Being in London this Olympic season has presented an opportunity to get out and try some of the capital’s best new restaurants. Tramshed, an Old Street project put together by veteran restauranteur Mark Hix, opened in May and only serves roast chicken and sirloin steak. If you like pictures but don’t loike readin’, you, then there are three photos in this post but click here to see a more thorough slideshow full of pretty colours.

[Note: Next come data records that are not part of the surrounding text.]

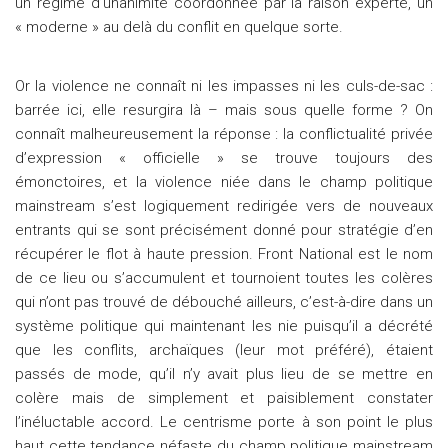
un régime d’unanimité coordonnée par la raison experte, un
« moderne » au delà du conflit en quelque sorte.
Or la violence ne connaît ni les impasses ni les culs-de-sac :
barrée ici, elle resurgira là – mais sous quelle forme ? On
connaît malheureusement la réponse : la conflictualité privée
d’expression « officielle » se trouve toujours des
émonctoires, et la violence niée dans le champ politique
mainstream s’est logiquement redirigée vers de nouveaux
entrants qui se sont précisément donné pour stratégie d’en
récupérer le flot à haute pression. Front National est le nom
de ce lieu ou s’accumulent et tournoient toutes les colères
qui n’ont pas trouvé de débouché ailleurs, c’est-à-dire dans un
système politique qui maintenant les nie puisqu’il a décrété
que les conflits, archaïques (leur mot préféré), étaient
passés de mode, qu’il n’y avait plus lieu de se mettre en
colère mais de simplement et paisiblement constater
l’inéluctable accord. Le centrisme porte à son point le plus
haut cette tendance néfaste du champ politique mainstream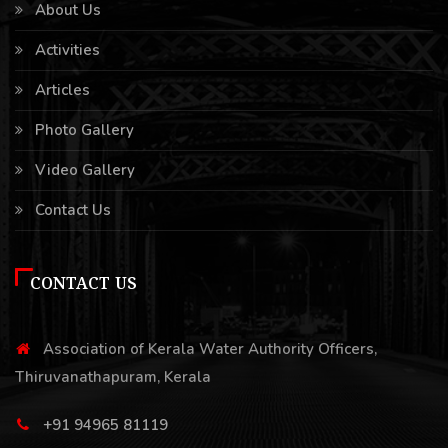
About Us
Activities
Articles
Photo Gallery
Video Gallery
Contact Us
CONTACT US
Association of Kerala Water Authority Officers,
Thiruvanathapuram, Kerala
+91 94965 81119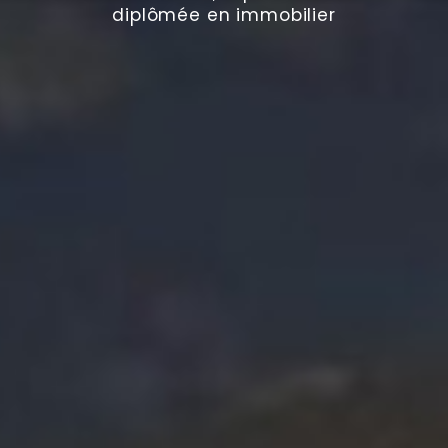
diplômée en immobilier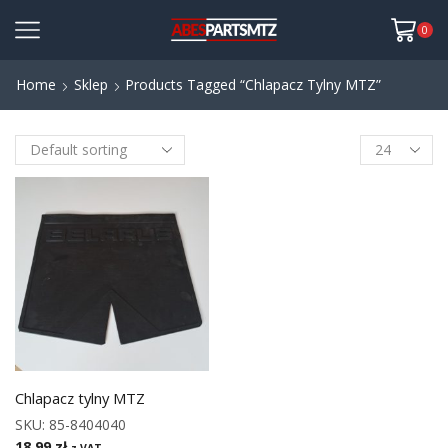
0
Home
Sklep
Products Tagged “Chlapacz Tylny MTZ”
Chlapacz tylny MTZ
SKU:
85-8404040
18,99
zł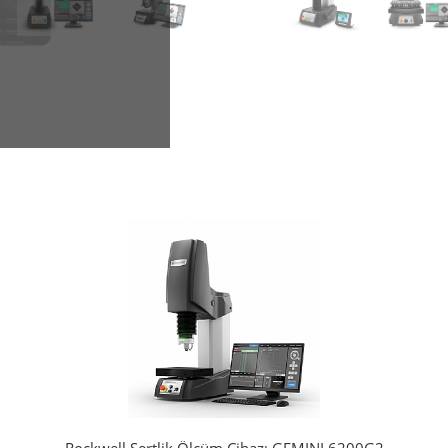
Innovatest Sertlik Ölçüm Cihazları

Built inside an old tramshed, hence the name, Tramshed celebrates its eccentricity beyond the confines of the menu. The space is dominated by a giant pickled-cow-and-chicken sculpture by Hix’s friend, the artist Damien Hirst. The wallpaper in the lobby is artfully defaced with nooses and clown faces by a Bansky-esque prankster, and there’s even a neon-signed art gallery called the Cock N Bull in the basement. Perhaps the weirdest touch is reserved for the toilets, however: Plastic udders next to the sinks, which serve as Cronenberg-esque soap dispensers when it comes to washing your hands. By the end of the night, our udder broke loose from its moorings, spilling detergent all over the place — a highlight of the evening, which perhaps isn’t passing the greatest judgment on the food. In any case it was worth sheepishly pulling out my camera in the gents, once it was empty in there. Although it did mean explaining to the next entrant what exactly I was playing at in there, which was a reasonably flighty interaction, from my end.
The opening dishes had an air of mischief to them: three sets of starters for £7.95 per person. We dipped giant, dry Yorkshire puddings into creamy whipped chicken livers, and enjoyed pickled walnuts on coarsely chopped heritage tomatoes, before making the best of an adequate pea and bacon salad. Cocktails, too, were appropriately in-your-face for the setting: One of our party spotted a man with the biggest glasses any of us had ever seen — four inches in diameter per lens, surrounded by half an inch of hornrim plastic — while she sipped a £10 zombie, which came to the table with its lime on fire. Tramshed verges on the edge of edgy/creative/blah Hoxton, after all. That is to say that it’s near the White Cube gallery, where Young British Artists like Hirst made their first millions, innit.
The main courses were fine. A roast free range chicken (there’s a sign in the lobby with the words “battery chicken” crossed out in red paint) came moist and with its feet still on, sitting upright in a dish full of thin-cut chips. There was enough for three to share for £25. Sirloin steaks came in 250g to 1kg cuts for between £20 and £80, and did exactly what a sirloin steak is supposed to. The chefs were cooking them right, too, which I guess you’d expect, given the specialism of the main courses on the menu.
Beyond the chicken and the steak, the rest of the culinary lineup changes daily and features seasonal ingredients, but puddings on our visit ranged from traditional — apple and gooseberry pie with custard, which was good at £5.95 — through to the edgier (there’s that word again, and yes, I did wonder whether things didn’t seem like they were trying a little too hard at this point) such as a milk chocolate fondue with marshmallows and cherries to share for £12.50. I’m in no position to pass judgment on the fondue, though, because we were too full to go there on our visit.
Tramshed is unlikely to win any awards for culinary innovation or technical cooking prowess in the near future, but in my humble opinion it’s a strong, well-executed concept and a very enjoyable place to go with a group of friends. One feels a great deal of the restaurant, and the menu, was designed with our social-networking generation in mind, with so many distracting touches and dishes begging to be Instagrammed. But I’m not saying I didn’t like that, either, because we had plenty of good laughs in all the right places.
Wine list was broader than one might expect for a restaurant with such a focused menu, with bottles in both colours from £18.75 to over £500 and staff were both quietly competent and just the right side of cheeky when engaged. Easily pleasant enough to earn their discretionary 12.5% service charge.
Tell ‘em what they’ve won, Bully…
Tramshed, 32 Rivington Street, London EC2A 3LX.
Stars out of five: ***
Nearest tube: Old Street.
Reservations? Yes, and recommended. 020 7749 0478.
Veggie catered for? Vegetarian and pescetarian menu available. But there are better places for such preferences.
Bill per person? From £30 for a solid sit-down to £50, depending on how nuts you want to go. Sky’s the limit if you splash out on the cocktails and wine list.